プリ春雑多
仕事中の凛とした向上心とパワーの塊のようなかっこいい春歌が好きだ。彼女はひたすら前を見つめていて、私のために、私が最高の歌を歌えるように、愛を込めて曲を作る。その真剣な横顔はパートナーとして惚れ惚れしてしまうほどだ。
「春歌」
「あ、トキヤくん…どうされました?」
リビングにあるパソコンに音を打ち込んでいる彼女に声をかけた。すると彼女は先程までの真剣で凛々しい、芯の通った表情から一転、ふにゃりと柔らかい笑みを浮かべた。
「少し休憩を入れてはどうです?」
「…そうですね、今何時ですか?」
「夜の10時ですが」
「ええ!?あ、そんなに私長く…」
春歌の座っている前のテーブルにマグカップに入ったホットミルクを置いた。すると彼女は嬉しそうに「ありがとうございます」と微笑んでホットミルクを1口飲んだ。
「今日はもう休みなさい」
「…でも、この曲は完成させないと」
「……言い方を変えます。私は、あなたと寝たい。あなたをこの手の中に抱いて、そのぬくもりを感じながら眠りたい」
「トキヤくん……」
かあっと頬を染める春歌。トキヤはそのリンゴのような頬にキスをした。
「で?どうしますか?」
「……寝ます」
「いい子ですね」
トキヤはヒョイ、といともたやすく春歌を抱き上げると寝室へと歩いていく。密着する肌から彼女の心臓は早鐘をうっていることがわかる。今日は疲れただろうから何もしない、と思っていたのだがこの分では彼女を愛することを止められないかもしれない。
「春歌」
「トキヤくん…」
「すみません、今夜は、寝かせられそうにありません」
「っ……」
「あなたが嫌ならば強要は致しません。しかし、それを赦してくれるのならば、私はあなたを愛します」
「…………いい、ですよ」
トキヤの寝室についてベッドの上に春歌を横たわせる。トキヤは上半身のシャツを脱ぐと春歌にキスをした。長いキスの間にトキヤは器用に春歌の服を脱がせていく。春歌が一糸まとわぬ姿になり、トキヤは彼女の体にあちらこちらにキスをする。

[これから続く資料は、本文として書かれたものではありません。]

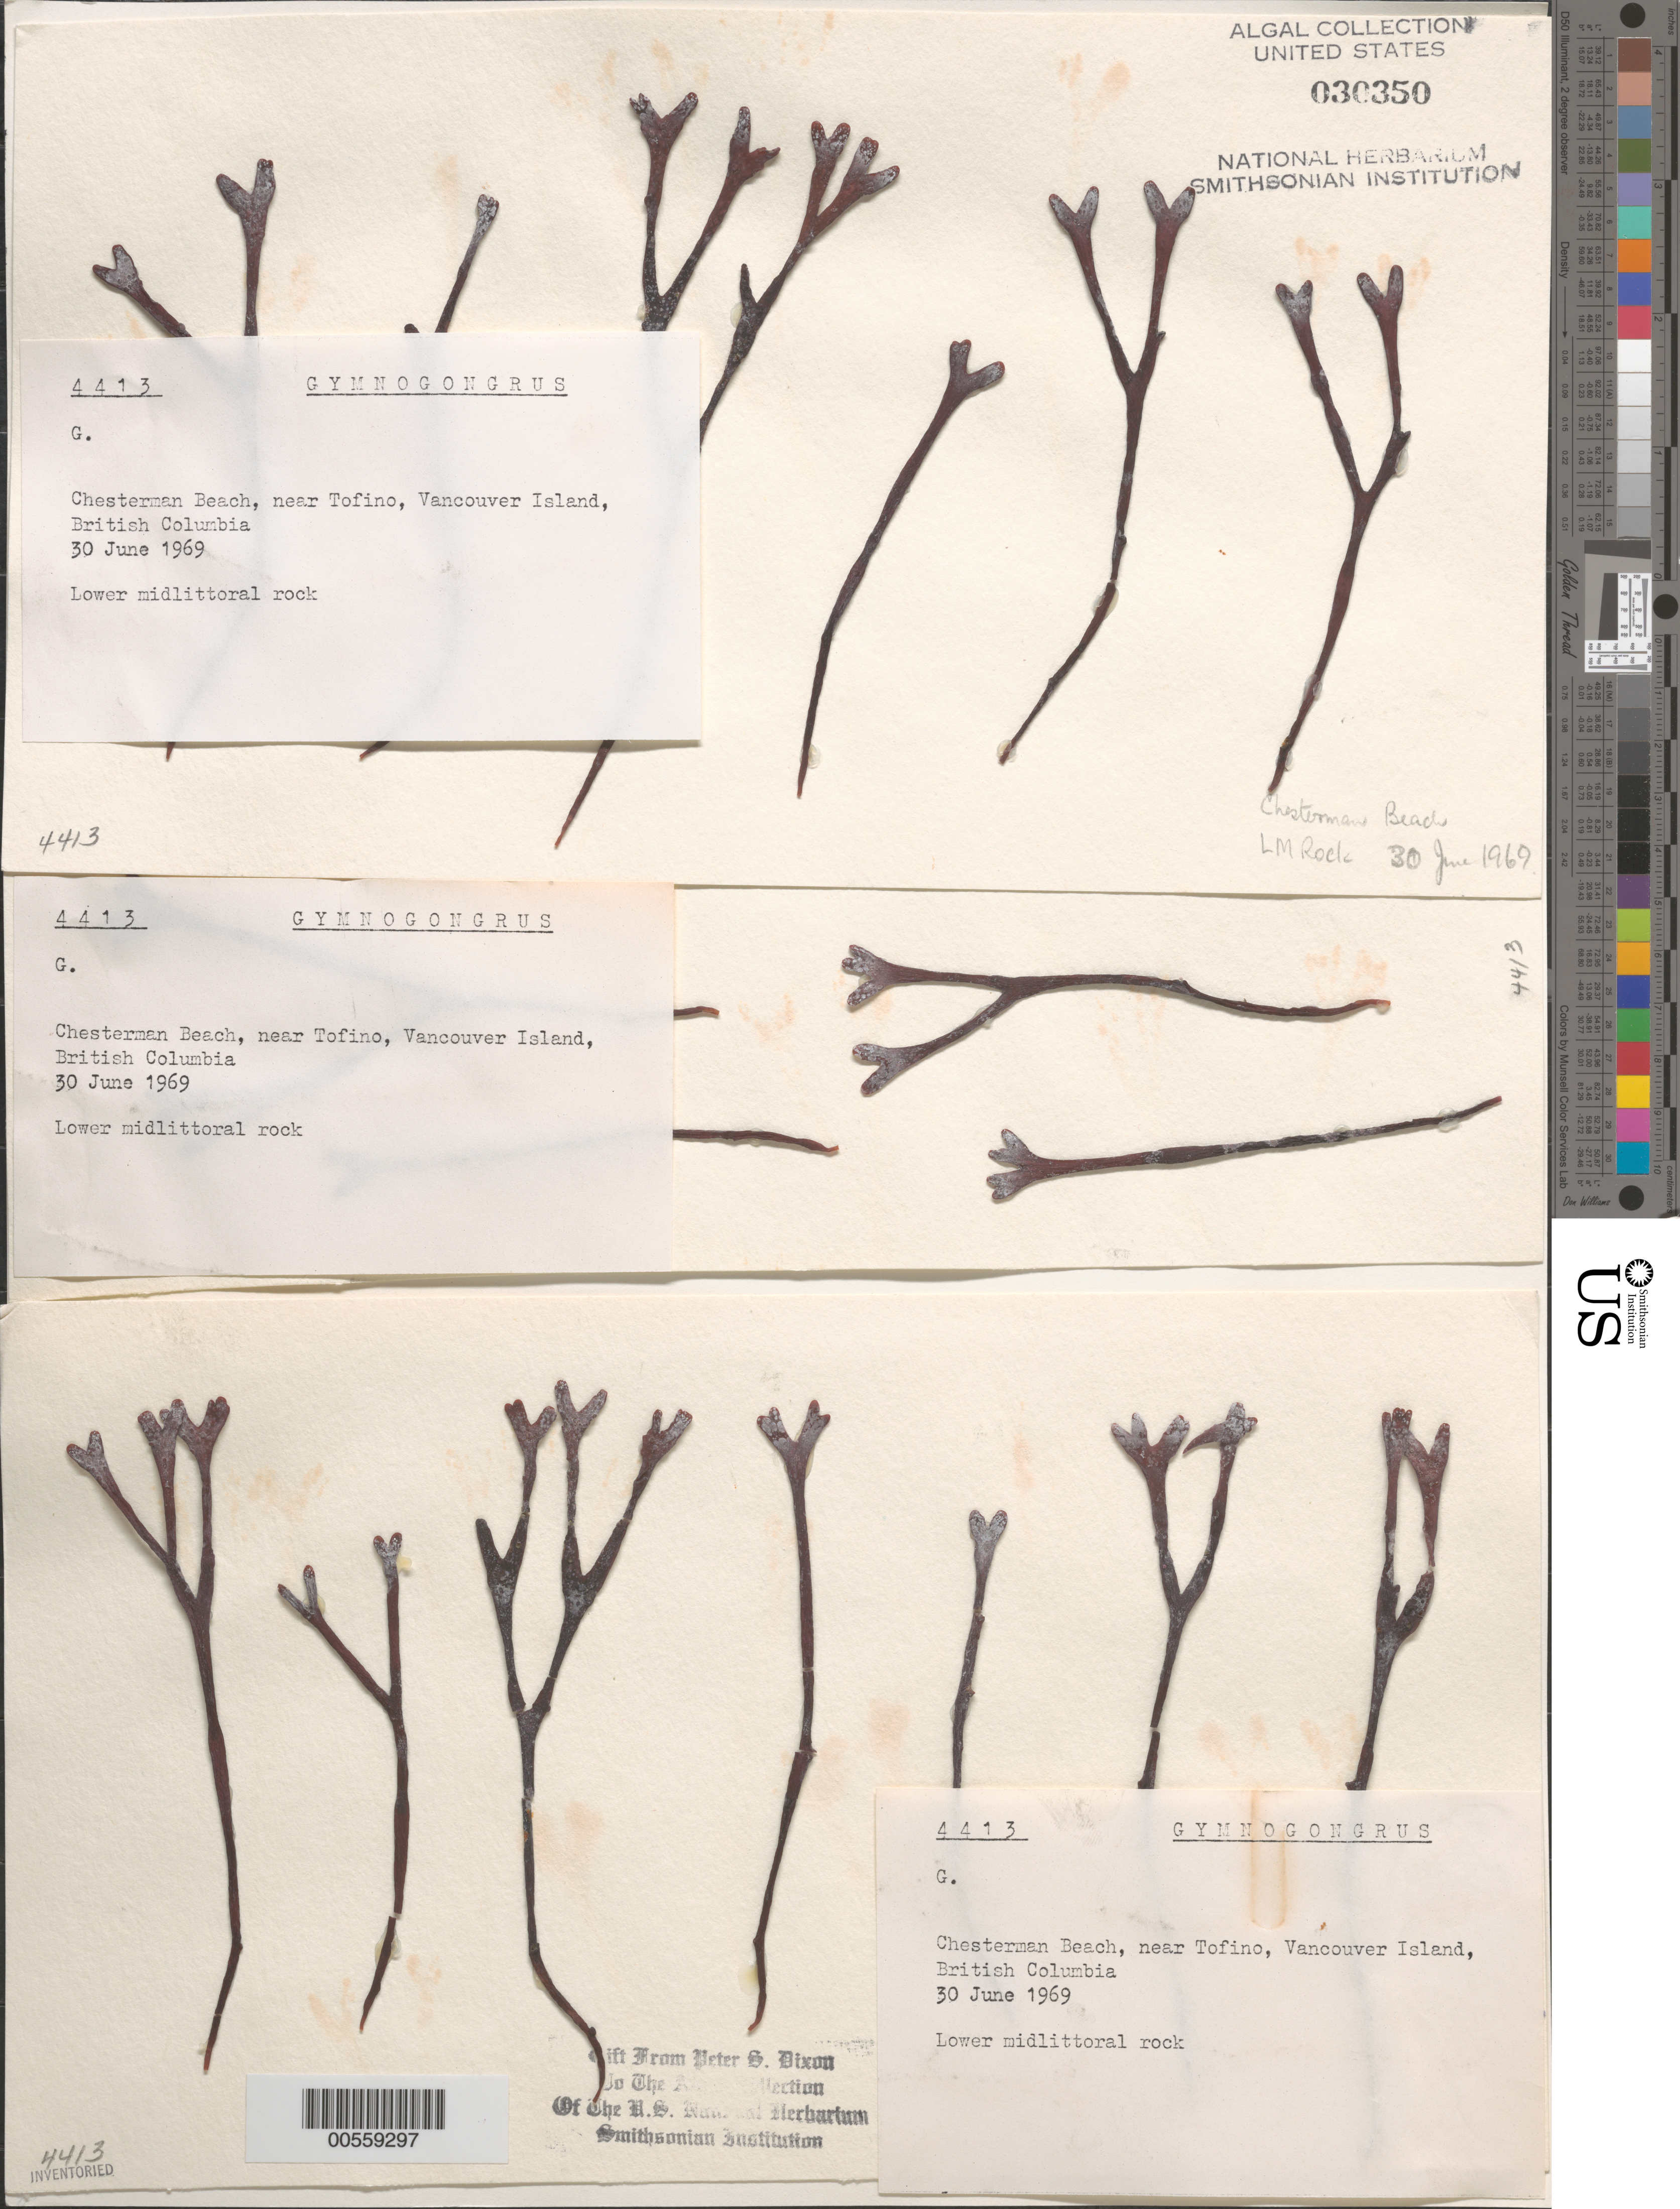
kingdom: Plantae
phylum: Rhodophyta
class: Florideophyceae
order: Gigartinales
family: Phyllophoraceae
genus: Gymnogongrus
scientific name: Gymnogongrus sp.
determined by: Dixon, P. S.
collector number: PSD 4413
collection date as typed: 30 Jun 1969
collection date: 1969-06-30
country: Canada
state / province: British Columbia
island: Vancouver Island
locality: Chesterman Beach, near Tofino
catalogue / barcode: US 30350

キスだけではなく強く吸ってキスマークもつけることも忘れずに。
彼女を抱く度に思うのは、作曲家として働いている時はあれほど頼もしいのにこうしてこの手で彼女を暴けば彼女は細くて華奢で小さな守るべき女性なのだと痛感する。頼りにしすぎていないか、彼女のサポートは出来ているのか。それが心配になってしまう。これ程小さな体の中にあれほど熱い激情を秘めていて、それをトキヤのためにだけ注いでくれることの多幸感に自然と頬が緩む。下で涙を零しながら快楽に溺れるのが怖いのだろう、トキヤの背中をきつく抱きしめている春歌に安心させるように何度もその唇に甘いキスをする。早く私に堕ちればいい、とトキヤは暗い劣情をいだく。あれほど清楚で可憐な、汚れを知らないと言ったふうな春歌が己の前では乱れに乱れてトキヤをもっともっととねだってくる。
そんな恋人に興奮しない男がいるだろうか。トキヤは春歌を丁寧に優しく愛撫する。以前苛めて泣かせてあげましょうか、なんて言ったが、彼女の泣き顔など見たくない。トロトロに蕩けて涙目で喘ぐ春歌を見たら嗜虐心よりも愛情が勝つのだ。まあ、近いうちに満たされきっていない嗜虐心を満たすため春歌を苛めてみようとは思っているのだが。
作曲家(パートナー)と恋人。
そのどちらもが愛おしい。春歌が自分の事だけを考えているのだと歌からも、普段の行動からもわかる。
可愛くて、かっこいい公私共に自慢のパートナー。そんな春歌にトキヤは溺れていく。もう抜け出せない深みへとハマり込んで行く。
だから、春歌。あなたもはやくこちらへ堕ちてきなさい。
ほの暗い感情はひた隠しにしてどう春歌を自分色に染めようかとトキヤは計画を立てていた。